I found a bug in damos_walk() that leaves a dangling walk_control
pointer when called on an inactive context. The pattern is
structurally identical to the bug fixed in commit f9132fbc2e83
("mm/damon/core: remove call_control in inactive contexts") for
damon_call().
## Description
damos_walk() sets ctx->walk_control to point to a caller-provided
stack-allocated control structure (core.c line 1560), then checks
if the DAMON context is running (line 1562). If the context is
inactive, it returns -EINVAL (line 1563) WITHOUT clearing
ctx->walk_control back to NULL.
This leaves a dangling pointer. Subsequent damos_walk() calls see
the non-NULL stale pointer and return -EBUSY, permanently locking
the DAMOS tried_regions interface.
## Affected versions
Introduced in: commit bf0eaba0ff9c ("mm/damon/core: implement damos_walk()")
First affected release: v6.14-rc1
Affected stable releases: v6.14, v6.15, v6.16, v6.17, v6.18, v6.19
Tested on: 6.19.0 (commit ca4ee40bf13d, QEMU/KVM x86_64)
Current mainline: UNFIXED
## Reproduction (confirmed on 6.19.0, CONFIG_DAMON=y CONFIG_DAMON_SYSFS=y)
DAMON=/sys/kernel/mm/damon/admin/kdamonds
# Setup context with scheme
echo 1 > $DAMON/nr_kdamonds
echo 1 > $DAMON/0/contexts/nr_contexts
echo vaddr > $DAMON/0/contexts/0/operations
echo 1 > $DAMON/0/contexts/0/targets/nr_targets
echo $$ > $DAMON/0/contexts/0/targets/0/pid_target
echo 1 > $DAMON/0/contexts/0/schemes/nr_schemes
echo stat > $DAMON/0/contexts/0/schemes/0/action
# Start then stop (ctx stays allocated per sysfs design)
echo on > $DAMON/0/state
sleep 1
echo off > $DAMON/0/state
sleep 1
# Trigger bug: damos_walk() on inactive context
echo "update_schemes_tried_regions" > $DAMON/0/state
# Returns -EINVAL, walk_control left dangling
# Confirm: second call gets -EBUSY (dangling pointer != NULL)
echo "update_schemes_tried_regions" > $DAMON/0/state
# Returns -EBUSY -- interface permanently locked
## Tested output
First call: -EINVAL (Invalid argument)
Second call: -EBUSY (Device or resource busy) <-- BUG confirmed
## Root cause
Commit bf0eaba0ff9c ("mm/damon/core: implement damos_walk()")
introduced this function without cleanup on the -EINVAL error path.

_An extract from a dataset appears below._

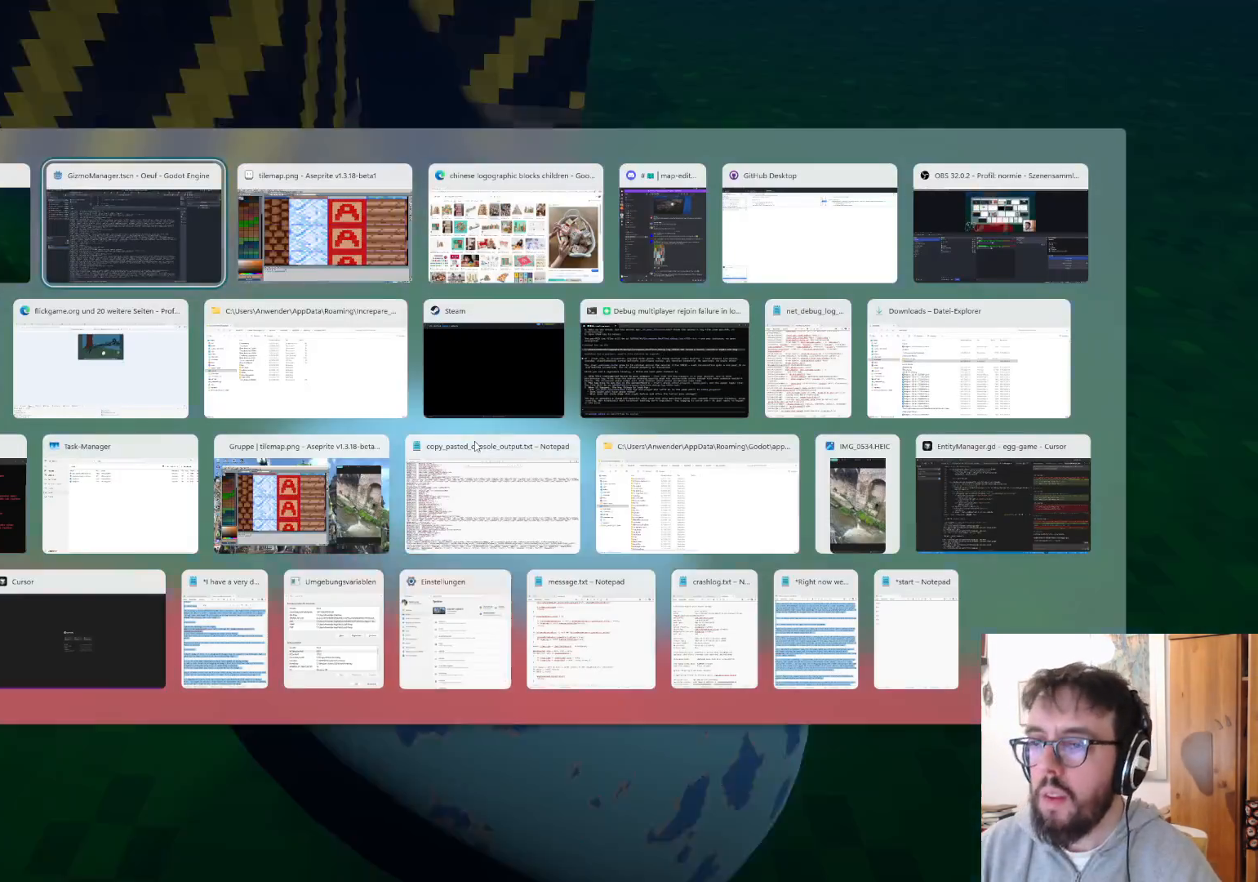
{"buttons": [], "left_stick": "center", "right_stick": "center", "events": []}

The sibling function damon_call() had the exact same bug and was
fixed in f9132fbc2e83 by adding damon_call_handle_inactive_ctx()
which removes the control object when the context is inactive.
damos_walk() has no equivalent cleanup.
## Impact
1. PERMANENT LOCKUP DOS: After on->off->update_schemes_tried_regions,
all future tried_regions queries return -EBUSY forever until
the DAMON context is destroyed.
2. DANGLING POINTER: ctx->walk_control points to freed stack memory.
The struct damos_walk_control contains a function pointer
(walk_fn). If any DAMON API consumer reuses the same ctx after
damos_walk() returns -EINVAL and kdamond is restarted, it would
dereference the dangling pointer in damos_walk_call_walk()
(which calls control->walk_fn) or damos_walk_cancel().
Reported-by: Raul Pazemécxas <raul_pazemecxas@hotmail.com>
Best regards,
Raul